小説

『寿限無くん』室市雅則(『寿限無』)

 父の祐治は腕を組み真剣な顔で名前を考えていた。
 決して、『寿限無寿限無五劫の擦り切れ海砂利水魚の水行末雲来末風来末食う寝る処に住む処藪ら柑子の藪柑子パイポパイポパイポのシューリンガンシューリンガンのグーリンダイグーリンダイのポンポコピーのポポコナーの長久命の長介』とするべからずと意見すべく踏み込もうとした瞬間、祐治の顔がパッと明るくなり美紀に話しかけた。

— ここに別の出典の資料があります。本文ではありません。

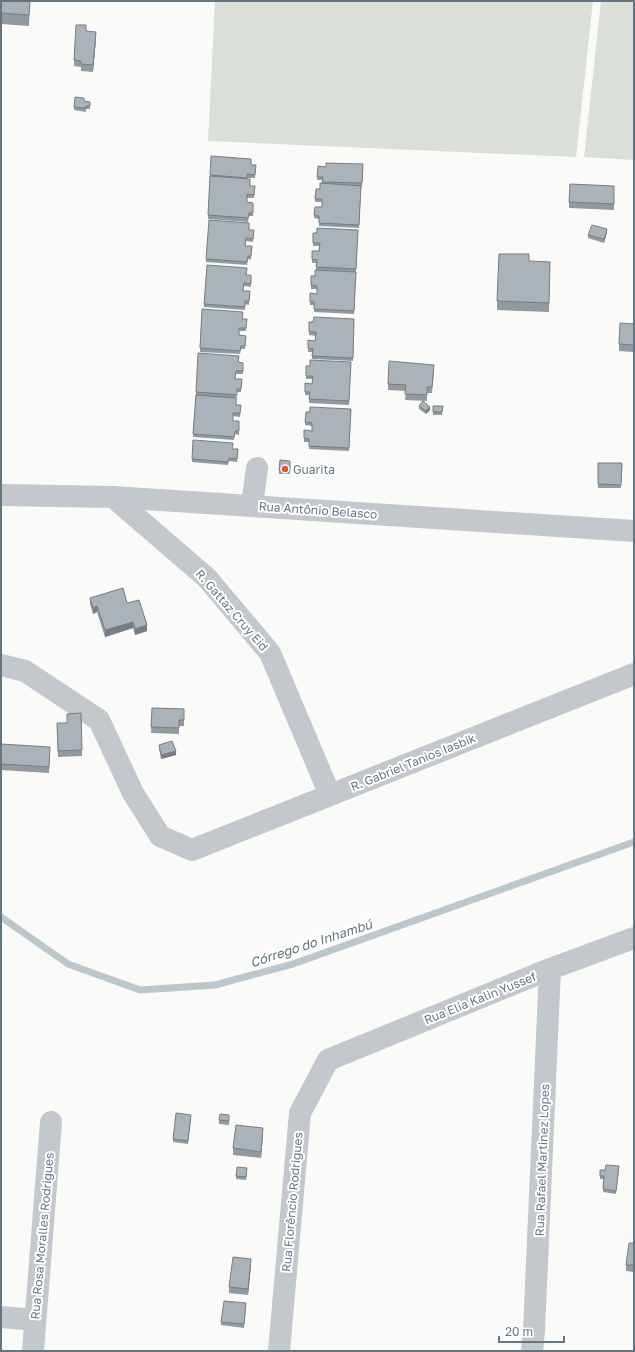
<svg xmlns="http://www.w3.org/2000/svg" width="635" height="1352" font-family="'Golos Text',sans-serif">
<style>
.green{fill:#dadfd7}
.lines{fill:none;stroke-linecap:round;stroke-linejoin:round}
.stream{stroke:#bbc7cb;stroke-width:7}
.minor{stroke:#c3c8cc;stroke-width:22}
.wall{fill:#929a9f}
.shaded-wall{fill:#777d82}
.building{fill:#aab3b9;stroke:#777d82}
.poi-dot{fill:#e4572e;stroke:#fff;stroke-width:1.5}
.labels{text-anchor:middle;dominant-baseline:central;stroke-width:4;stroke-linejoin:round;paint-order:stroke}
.poi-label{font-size:12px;fill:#657683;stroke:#fff;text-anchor:start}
.street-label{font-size:12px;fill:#657683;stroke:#fff}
.water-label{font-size:13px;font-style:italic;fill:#60757c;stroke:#fff}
</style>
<rect width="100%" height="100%" fill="#fafaf8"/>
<path class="green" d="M215,1h378l-17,156 -368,-16z
M601,1h33v159l-50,-3z"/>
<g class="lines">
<path class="stream" d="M1,917l67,47 72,26 75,-5 78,-21 341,-122"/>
<path class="minor" d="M1,495l112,2 521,34
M113,497l94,81 63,75 60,142
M252,505l5,-37
M1,665l24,6 74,49 34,73 27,43 32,14 442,-176
M1,1317l34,3
M33,1351l18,-229
M279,1351l21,-238 28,-53 222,-91 84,-31
M532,1351l2,-21 16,-361"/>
</g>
<path class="wall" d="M1,1h29l-1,25 -28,-2z
M86,31l10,7 -3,34 -12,-1v-4l-7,-1v-6z
M84,101l6,1v7h-4v3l-12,-2v-3z
M363,164l-1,23h-1l-2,41 -40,-2v-7l-5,-1 1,-11h7v-5h-7l1,-13h4l2,-5v-4h-5l1,-14 8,1z
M251,165h5l-1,13h-8v1l3,7h5l-1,12h-7v4l6,1v13h-4l-1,6 -40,-3 2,-44z
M614,186v24l-45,-2v-6z
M249,230l5,3 -1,9 -7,-1 -1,5h7l-1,14 -3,-1 -1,6 -41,-3v-3z
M358,230l-2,42 -40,-2v-7h-4v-12h7v-5h-6v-13z
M607,232l-3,11 -16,-5v-3z
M529,261l21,10 -1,41 -52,-2v-9z
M356,272l-2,42 -40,-2v-7h-4v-12l7,1v-5h-6v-13z
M247,275l4,3v9l-7,-1 -1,5h7l-1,14 -4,-1v6l-41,-3v-3z
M202,309l40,10h5l-1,12h-7v4l7,1 -1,13h-4l-1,5 -40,-2z
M354,319l-1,42 -41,-2v-7h-4v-12l7,1 1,-5 -7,-1v-13z
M634,324v28l-15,-1v-7z
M239,362l4,1v11h-7l-1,5h7l-1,13h-4l-1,13h5l-1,12 -7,-1v5h6v14l-4,-1 -1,6 -41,-3 3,-45z
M351,362l-2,43 -40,-2v-8h-4v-12l7,1v-5h-6v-13z
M434,371l-2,22h-5v8l-22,-1 1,-9 -18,-1v-6z
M419,406l11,4 -4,4 -7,-5z
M433,406h10l-1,9h-9z
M351,409l-2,42 -40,-2v-7h-5v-12l8,1v-5l-7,-1 1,-13z
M233,449h5l-1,13 -8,-1 -1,4 -36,-3v-3z
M598,463h24l-1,25h-23z
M290,464v10h-11v-4z
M90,598l37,5 20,28 -12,4 -2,-7 -28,9 -8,-25 -4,2 -3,-10z
M152,708l32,1v17h-5v8l-28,-1z
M81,713l1,43 -24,1 -1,-34h10z
M1,744l49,9 -1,20 -48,-3z
M159,745l17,10 -15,4 -2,-11z
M191,1118l-3,26 -15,-2v-3z
M229,1118v7l-10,-1v-4z
M263,1134l-2,24 -28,-3v-7z
M619,1169l-3,25 -13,-2 1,-13h-4v-9z
M247,1171l-1,9 -10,-1v-3z
M634,1243v29l-8,-1v-6z
M251,1265l-3,30 -19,-2v-6z
M246,1306l-2,22 -23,-3v-3z"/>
<path class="shaded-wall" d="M96,32v6l-3,34v-7z
M607,229v3l-3,11v-4z
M430,407v3l-4,4v-3z
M97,606v6l-4,2v-6z
M133,622v6l-28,9v-7z
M147,625v6l-12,4v-6z
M176,751v4l-15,4v-4z
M263,1128v6l-2,24v-6z
M251,1259v6l-3,30v-6z"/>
<path class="building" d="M1,1h29l-1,14 -28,-2z
M76,25h10v6l10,1 -3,33 -12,-1v-3l-7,-1z
M75,97l9,1v3l6,1v4h-4v2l-12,-1z
M211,156l40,3v6h5l-1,10 -8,-1v4l-37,-3z
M326,163l37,1 -1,19 -40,-1 1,-5h-6l1,-11 8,1z
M210,176l40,3v7h5l-1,9 -7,-1v8l6,1v10h-4l-1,5 -40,-3z
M320,183l41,3 -2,39 -40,-2v-7l-5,-1 1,-8h7v-8h-7l1,-10h4z
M570,184l44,2v18l-45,-2z
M209,220l40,3v7h5l-1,9 -7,-1 -1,8h7l-1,10h-3l-1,6 -41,-3z
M592,225l15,4 -3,10 -16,-4z
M317,228l41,2 -2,39 -40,-2 1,-7 -5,-1v-8h7l1,-8h-7v-10h4z
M499,254h30v7l21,1 -1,41 -52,-2z
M207,265l40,3 -1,7h5v9l-7,-1 -1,8h7l-1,10h-4v6l-41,-3z
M315,270l41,2 -2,39 -40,-2v-7h-4v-9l7,1v-8l-6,-1v-9h4z
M202,309l41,3 -1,7h5l-1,9h-7v7l7,1 -1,10h-4l-1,5 -40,-3z
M314,317l40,2 -1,39 -41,-2 1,-7 -5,-1v-8l7,1 1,-9h-7v-10h4z
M620,323l14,1v21l-15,-1z
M198,353l41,3 -1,6 5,1v8h-7l-1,8h7l-1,10h-4v6l-41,-3z
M310,360l41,2 -2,39 -40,-2 1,-7h-5v-9l7,1 1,-8h-7v-10h4z
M389,361l45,4 -2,22h-5v8l-22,-1 1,-9 -18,-1z
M196,395l40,3v7h5l-1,8h-7v8h6v10h-4l-1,6 -41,-3z
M423,401l7,6 -4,4 -7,-5z
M433,406h10l-1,6h-9z
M310,407l41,2 -2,39 -40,-2v-7l-5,-1v-8l8,1v-8l-7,-1 1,-10h4z
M193,440l40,3 -1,6h6l-1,10 -8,-1 -1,4 -36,-3z
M280,460l10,1v10l-11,-1z
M598,463h24l-1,22 -23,-1z
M123,588l4,15 12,-3 8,25 -12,4 -2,-7 -28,8 -8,-24 -4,2 -3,-10z
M152,708l32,1v11h-5v8l-28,-1z
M81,713l1,37 -24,1 -1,-28h10v-9z
M172,741l4,10 -15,4 -2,-10z
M1,744l49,3 -1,20 -48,-3z
M176,1113l15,2 -3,26 -15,-2z
M220,1114l9,1v6l-10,-1z
M236,1125l27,3 -2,24 -28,-4z
M606,1165l13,1 -3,25 -13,-2 1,-13h-4v-6h5z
M237,1167l10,1 -1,9 -10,-1z
M629,1243h5v22h-8z
M233,1257l18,2 -3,30 -19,-2z
M224,1301l22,2 -2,21 -23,-2z"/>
<circle class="poi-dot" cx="285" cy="469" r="4"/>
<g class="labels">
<g class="poi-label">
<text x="293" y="469">Guarita</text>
</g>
<g class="street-label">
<text transform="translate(318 510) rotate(4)">Rua Antônio Belasco</text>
<text transform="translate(232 610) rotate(49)">R. Gattaz Cruy Eid</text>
<text transform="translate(413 762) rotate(-22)">R. Gabriel Tanios Iasbik</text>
<text transform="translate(480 998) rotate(-22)">Rua Elia Kalin Yussef</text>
<text transform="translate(542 1160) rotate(-88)">Rua Rafael Martinez Lopes</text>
<text transform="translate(292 1202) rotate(-85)">Rua Florêncio Rodrigues</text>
<text transform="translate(42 1236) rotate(-85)">Rua Rosa Moralles Rodrigues</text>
</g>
<g class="water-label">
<text transform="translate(311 943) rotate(-18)">Córrego do Inhambú</text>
</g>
</g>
<rect width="635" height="1352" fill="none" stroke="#657683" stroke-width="4"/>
<path d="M499 1336v6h65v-6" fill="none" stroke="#657683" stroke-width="2"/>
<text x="505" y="1336" font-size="12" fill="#657683" stroke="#ffffff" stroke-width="3" paint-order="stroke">20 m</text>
</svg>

 「なあ『寿限無寿限無五劫の擦り切れ海砂利水魚の水行末雲来末風来末食う寝る処に住む処藪ら柑子の藪柑子パイポパイポパイポのシューリンガンシューリンガンのグーリンダイグーリンダイのポンポコピーのポポコナーの長久命の長介』にしてみようか?洒落だよ、洒落、いっぺん試しにやってみよう」と言い放ち、美紀も楽しそうに同意していた。

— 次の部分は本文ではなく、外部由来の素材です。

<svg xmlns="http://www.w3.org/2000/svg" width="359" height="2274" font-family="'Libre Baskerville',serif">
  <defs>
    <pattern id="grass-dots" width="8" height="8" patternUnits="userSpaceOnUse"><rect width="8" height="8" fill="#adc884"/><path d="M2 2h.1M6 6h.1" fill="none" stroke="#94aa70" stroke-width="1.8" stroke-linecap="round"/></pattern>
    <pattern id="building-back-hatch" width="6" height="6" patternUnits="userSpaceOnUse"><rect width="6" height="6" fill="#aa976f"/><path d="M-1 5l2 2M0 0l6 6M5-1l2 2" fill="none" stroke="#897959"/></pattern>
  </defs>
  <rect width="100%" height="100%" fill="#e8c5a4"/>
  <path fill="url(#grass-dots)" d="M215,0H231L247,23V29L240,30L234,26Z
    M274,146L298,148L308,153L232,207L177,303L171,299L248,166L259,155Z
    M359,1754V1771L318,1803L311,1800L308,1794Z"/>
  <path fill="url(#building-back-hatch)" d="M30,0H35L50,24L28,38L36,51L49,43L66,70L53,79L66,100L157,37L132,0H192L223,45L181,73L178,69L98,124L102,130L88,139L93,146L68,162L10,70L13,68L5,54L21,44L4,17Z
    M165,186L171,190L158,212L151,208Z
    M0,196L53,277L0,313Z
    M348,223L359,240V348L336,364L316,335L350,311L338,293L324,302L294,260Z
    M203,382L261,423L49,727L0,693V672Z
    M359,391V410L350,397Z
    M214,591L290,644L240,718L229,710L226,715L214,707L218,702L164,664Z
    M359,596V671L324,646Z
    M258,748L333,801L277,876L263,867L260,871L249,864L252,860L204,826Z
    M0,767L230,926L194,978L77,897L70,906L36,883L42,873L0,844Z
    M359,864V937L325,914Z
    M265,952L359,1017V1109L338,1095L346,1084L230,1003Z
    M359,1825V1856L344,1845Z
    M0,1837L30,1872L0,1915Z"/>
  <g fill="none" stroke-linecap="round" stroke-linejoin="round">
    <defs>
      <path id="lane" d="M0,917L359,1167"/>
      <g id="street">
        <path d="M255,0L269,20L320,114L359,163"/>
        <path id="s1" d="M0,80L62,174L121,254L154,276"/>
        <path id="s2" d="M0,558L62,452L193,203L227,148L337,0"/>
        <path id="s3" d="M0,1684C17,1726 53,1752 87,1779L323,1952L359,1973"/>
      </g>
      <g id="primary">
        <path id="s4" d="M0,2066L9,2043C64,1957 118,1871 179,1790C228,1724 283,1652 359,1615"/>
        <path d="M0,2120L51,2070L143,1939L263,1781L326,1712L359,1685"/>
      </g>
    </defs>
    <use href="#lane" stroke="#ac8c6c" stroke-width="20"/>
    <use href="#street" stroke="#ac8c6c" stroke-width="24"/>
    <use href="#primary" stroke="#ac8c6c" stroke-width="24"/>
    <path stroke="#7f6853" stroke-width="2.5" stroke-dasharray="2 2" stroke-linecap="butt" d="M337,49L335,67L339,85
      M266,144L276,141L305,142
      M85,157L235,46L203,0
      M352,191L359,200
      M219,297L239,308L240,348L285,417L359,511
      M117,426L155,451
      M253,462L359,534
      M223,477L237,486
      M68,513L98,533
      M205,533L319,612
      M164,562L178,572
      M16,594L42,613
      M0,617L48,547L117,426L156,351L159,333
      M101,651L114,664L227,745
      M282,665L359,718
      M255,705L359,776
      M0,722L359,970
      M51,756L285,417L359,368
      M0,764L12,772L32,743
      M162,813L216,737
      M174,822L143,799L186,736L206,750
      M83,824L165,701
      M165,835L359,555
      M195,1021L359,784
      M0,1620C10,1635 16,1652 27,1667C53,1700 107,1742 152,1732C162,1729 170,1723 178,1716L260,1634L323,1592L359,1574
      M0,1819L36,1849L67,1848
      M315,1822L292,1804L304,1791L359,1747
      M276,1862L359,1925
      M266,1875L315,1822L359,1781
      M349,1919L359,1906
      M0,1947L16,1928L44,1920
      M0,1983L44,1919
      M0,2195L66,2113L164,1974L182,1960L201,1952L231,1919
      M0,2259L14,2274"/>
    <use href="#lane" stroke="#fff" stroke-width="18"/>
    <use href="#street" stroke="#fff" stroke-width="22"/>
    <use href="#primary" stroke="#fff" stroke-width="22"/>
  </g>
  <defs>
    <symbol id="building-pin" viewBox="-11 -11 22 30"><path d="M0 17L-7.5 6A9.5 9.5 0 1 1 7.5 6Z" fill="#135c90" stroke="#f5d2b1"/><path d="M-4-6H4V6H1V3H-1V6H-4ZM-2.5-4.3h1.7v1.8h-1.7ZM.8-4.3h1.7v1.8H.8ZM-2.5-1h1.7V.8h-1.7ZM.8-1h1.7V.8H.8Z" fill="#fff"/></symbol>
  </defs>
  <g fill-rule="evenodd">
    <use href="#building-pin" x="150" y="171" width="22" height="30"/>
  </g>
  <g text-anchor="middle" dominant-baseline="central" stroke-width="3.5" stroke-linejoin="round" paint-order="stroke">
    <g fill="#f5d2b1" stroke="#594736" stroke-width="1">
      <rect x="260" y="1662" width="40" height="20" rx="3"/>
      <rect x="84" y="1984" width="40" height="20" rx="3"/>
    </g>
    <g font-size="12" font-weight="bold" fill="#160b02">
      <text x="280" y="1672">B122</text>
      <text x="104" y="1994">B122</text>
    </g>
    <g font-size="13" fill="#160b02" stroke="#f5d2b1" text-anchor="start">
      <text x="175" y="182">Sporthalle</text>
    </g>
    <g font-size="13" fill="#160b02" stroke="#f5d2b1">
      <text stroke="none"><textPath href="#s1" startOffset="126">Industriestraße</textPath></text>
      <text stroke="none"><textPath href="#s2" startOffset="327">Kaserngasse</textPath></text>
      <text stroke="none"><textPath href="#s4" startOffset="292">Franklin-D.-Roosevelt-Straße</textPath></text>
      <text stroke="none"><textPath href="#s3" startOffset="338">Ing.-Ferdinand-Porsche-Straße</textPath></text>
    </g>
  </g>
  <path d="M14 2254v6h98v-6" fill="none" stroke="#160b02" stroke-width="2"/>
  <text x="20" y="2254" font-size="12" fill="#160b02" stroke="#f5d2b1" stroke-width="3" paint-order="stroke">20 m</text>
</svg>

 若き日の両親は純度100パーセントの笑みを浮かべていた。
 確実な愛が注がれていた。
 「役所で受理されなかったらどうする?」
 母親が尋ね、父が髭の剃り残しを擦りながら答えた。
 「そうだな。そうしたらまた考えよう」
 「大丈夫かな?」
 「また考える楽しみができる」
 「そういうもの?」
 「健康に生きてくれりゃ良いや。人に迷惑かけなきゃさ」
 「そうね。じゃあ、せっかくだから受理されなかったら『寿限無』にだけする?」
 「いいね。そうしよう。寿限り無し。素晴らしいじゃない」
 両親は赤ん坊の寿限無くんの頭を撫でた。
 赤ん坊の寿限無くんはお任せしたとばかりに大きなあくびをした。
 九十九歳の寿限無くんが入り込む余地はなかった。
 自分自身のことであるが、そこでは他人であった。
 幸せに満ちていた。
 しかし、それで良かった。
 両親の顔を見て、洒落という発端にも愛を感じた。
 寿限無くんは小さく頷いて玄関を閉める。
 錆びついた蝶番が擦れる音がした。
 そして、タイムマシンに乗り込み、元いた時代へと戻った。

 タイムマシンが元いた時代に到着した。
 その瞬間、火を吹き、燃え盛った。